Victory for mining companies as Australia dilutes tax

02 Jul 2010

In what is seen as a caving-in to the demands of Australia's powerful mining industry, new prime minister Julia Gillard's government on Friday dropped plans for 40-per cent tax on booming mining company profits, defusing a damaging row with big business and clearing the way for national elections to be called at any time.

Mining companies had campaigned mightily against the proposed tax, and it was a key factor in the sudden ouster of Kevin Rudd as prime minister after he refused to negotiate. Friday's announcement from Gillard effectively removes the issue from the political agenda. Gilliard has ended a two-month fight that was hurting the Labour Party's re-election chances.
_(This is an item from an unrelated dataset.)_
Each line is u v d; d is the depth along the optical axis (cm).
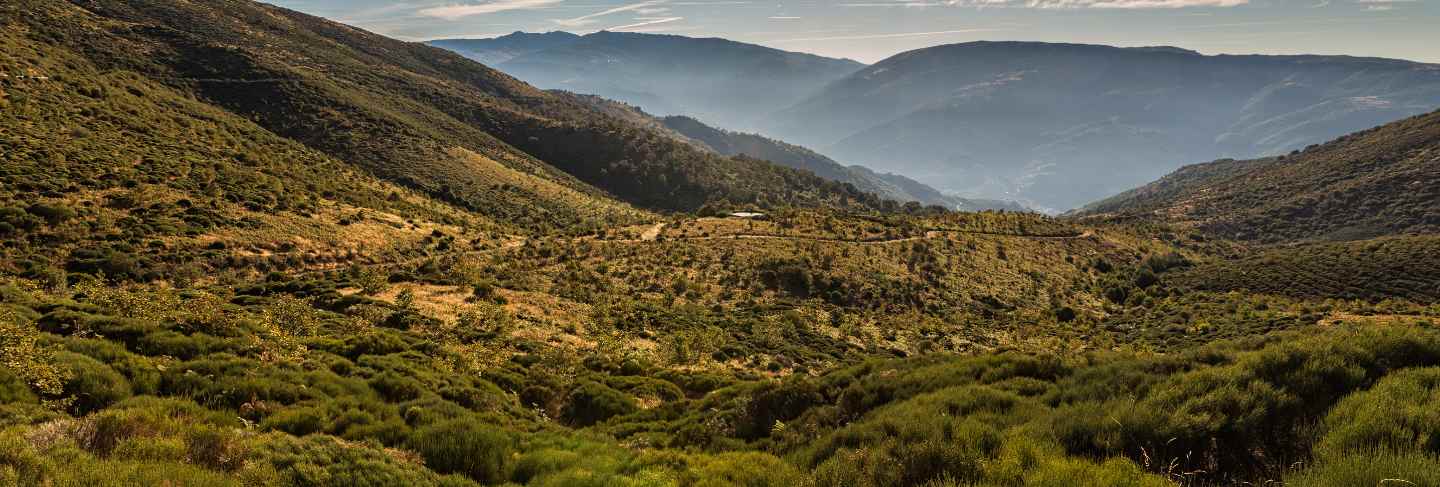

Mining heavyweights BHP-Billiton, Rio Tinto, Xstrata and others threatened to cancel billions of dollars worth of planned projects, jeopardising the creation of thousands of jobs, over the Rudd-proposed ''super tax'' which was forecast to raise A$12 billion ($10.1 billion) in its first two years.

Opinion polls showed an immediate boost for the ruling Labour Party when Gillard took office, and she may choose to capitalise on that popularity by calling elections as soon as this weekend. Elections must be called by year's end.

"The breakthrough agreement keeps faith with our central goal from day one: to deliver a better return for the Australian people for the resources they own and which can only be dug up once," Gillard said.

The new deal replaces the "super profits tax" of 40 per cent with a profits-based minerals resource rent tax of 30 per cent and will affect about 320 companies, down from the 2,500 that fell under the original tax proposal. It will apply only to the iron ore and coal industries - Australia's biggest exports - and would begin in 2012.